◆ MATERIAL FOR THE TASK ◆
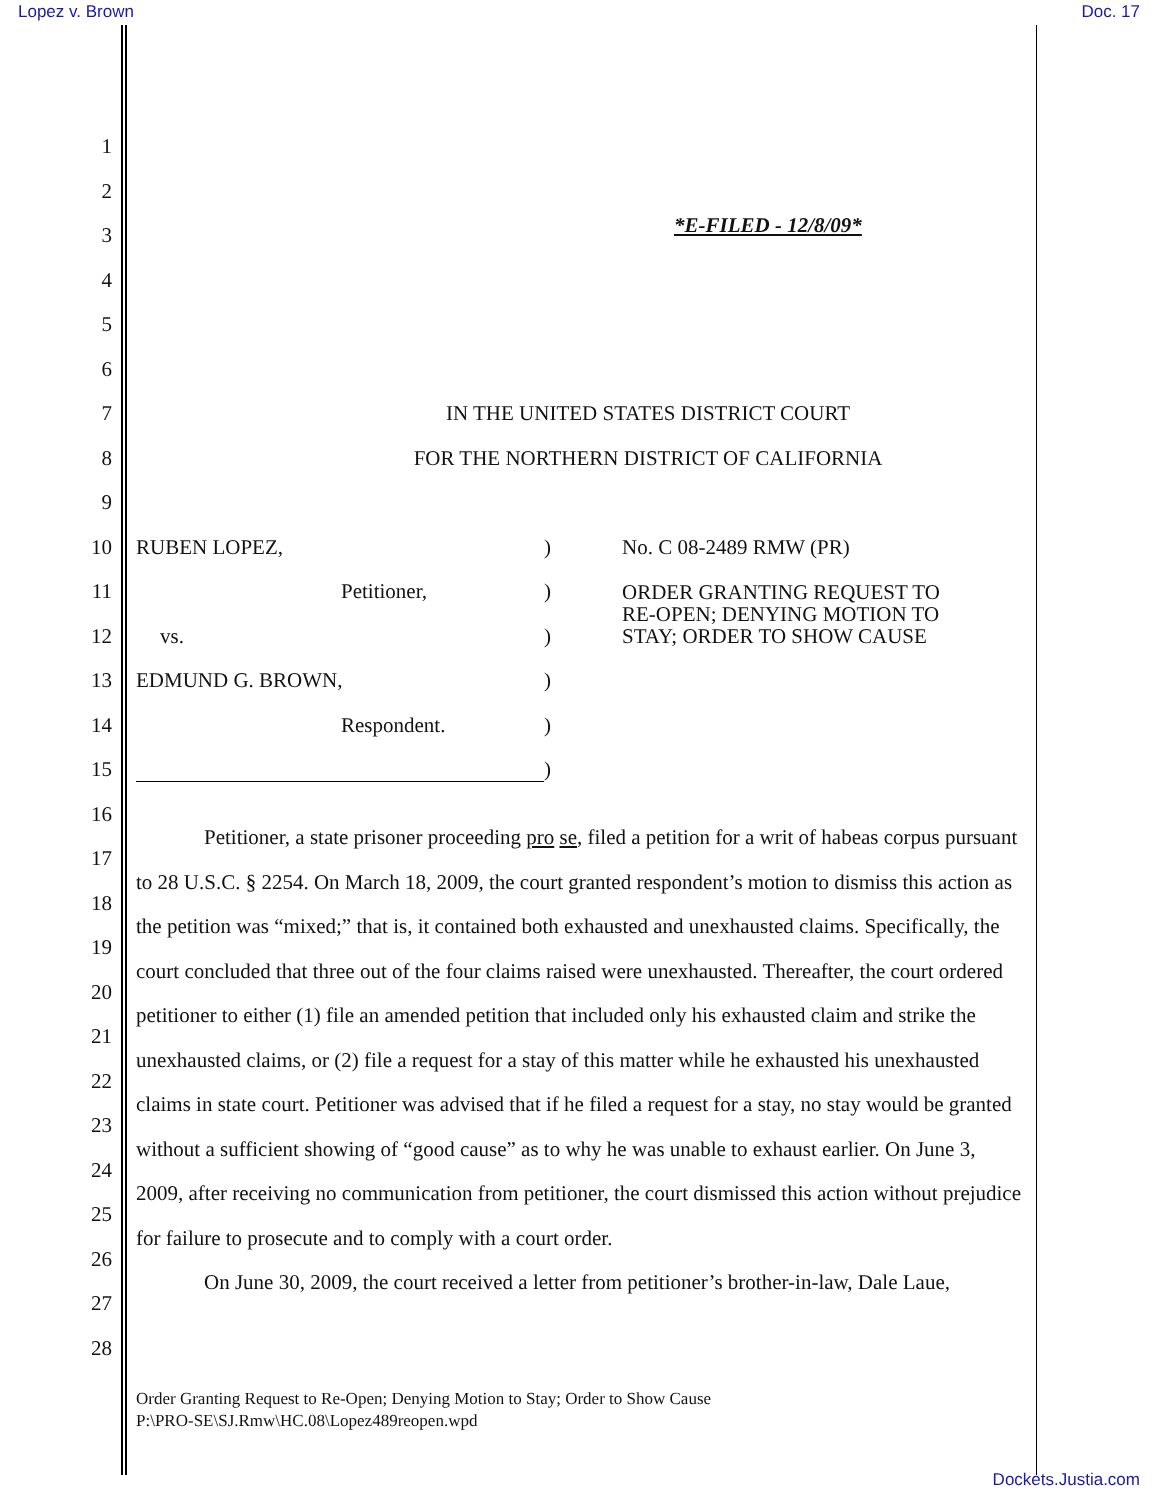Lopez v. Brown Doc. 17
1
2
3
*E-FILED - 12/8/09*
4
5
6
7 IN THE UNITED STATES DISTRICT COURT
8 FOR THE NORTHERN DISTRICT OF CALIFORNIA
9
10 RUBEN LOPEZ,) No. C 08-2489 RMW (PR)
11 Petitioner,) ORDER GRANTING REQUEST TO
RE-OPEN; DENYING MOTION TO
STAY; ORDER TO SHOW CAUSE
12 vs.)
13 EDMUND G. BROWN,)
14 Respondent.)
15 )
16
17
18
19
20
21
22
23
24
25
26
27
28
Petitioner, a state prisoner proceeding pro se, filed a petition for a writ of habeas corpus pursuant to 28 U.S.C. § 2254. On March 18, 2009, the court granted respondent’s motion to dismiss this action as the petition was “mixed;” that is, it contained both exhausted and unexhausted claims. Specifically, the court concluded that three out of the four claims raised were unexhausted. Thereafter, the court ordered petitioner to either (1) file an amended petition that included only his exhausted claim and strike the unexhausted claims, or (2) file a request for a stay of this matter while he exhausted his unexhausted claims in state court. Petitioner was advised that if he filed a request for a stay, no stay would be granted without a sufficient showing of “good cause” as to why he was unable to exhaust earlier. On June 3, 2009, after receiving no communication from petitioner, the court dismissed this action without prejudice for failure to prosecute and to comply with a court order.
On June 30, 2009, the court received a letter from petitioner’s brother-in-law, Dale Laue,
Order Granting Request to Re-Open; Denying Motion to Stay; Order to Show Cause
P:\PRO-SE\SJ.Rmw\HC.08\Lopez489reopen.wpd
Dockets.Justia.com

◆ ABOUT THIS EXERCISE ◆
Every entry above should be duplicated exactly. Do not include the images.

◆ SOLUTION FOR THIS TASK ◆
Lopez v. Brown Doc. 17
1
2
3
*E-FILED - 12/8/09*
4
5
6
7 IN THE UNITED STATES DISTRICT COURT
8 FOR THE NORTHERN DISTRICT OF CALIFORNIA
9
10 RUBEN LOPEZ,) No. C 08-2489 RMW (PR)
11 Petitioner,) ORDER GRANTING REQUEST TO
RE-OPEN; DENYING MOTION TO
STAY; ORDER TO SHOW CAUSE
12 vs.)
13 EDMUND G. BROWN,)
14 Respondent.)
15 )
16
17
18
19
20
21
22
23
24
25
26
27
28
Petitioner, a state prisoner proceeding pro se, filed a petition for a writ of habeas corpus pursuant to 28 U.S.C. § 2254. On March 18, 2009, the court granted respondent’s motion to dismiss this action as the petition was “mixed;” that is, it contained both exhausted and unexhausted claims. Specifically, the court concluded that three out of the four claims raised were unexhausted. Thereafter, the court ordered petitioner to either (1) file an amended petition that included only his exhausted claim and strike the unexhausted claims, or (2) file a request for a stay of this matter while he exhausted his unexhausted claims in state court. Petitioner was advised that if he filed a request for a stay, no stay would be granted without a sufficient showing of “good cause” as to why he was unable to exhaust earlier. On June 3, 2009, after receiving no communication from petitioner, the court dismissed this action without prejudice for failure to prosecute and to comply with a court order.
On June 30, 2009, the court received a letter from petitioner’s brother-in-law, Dale Laue,
Order Granting Request to Re-Open; Denying Motion to Stay; Order to Show Cause
P:\PRO-SE\SJ.Rmw\HC.08\Lopez489reopen.wpd
Dockets.Justia.com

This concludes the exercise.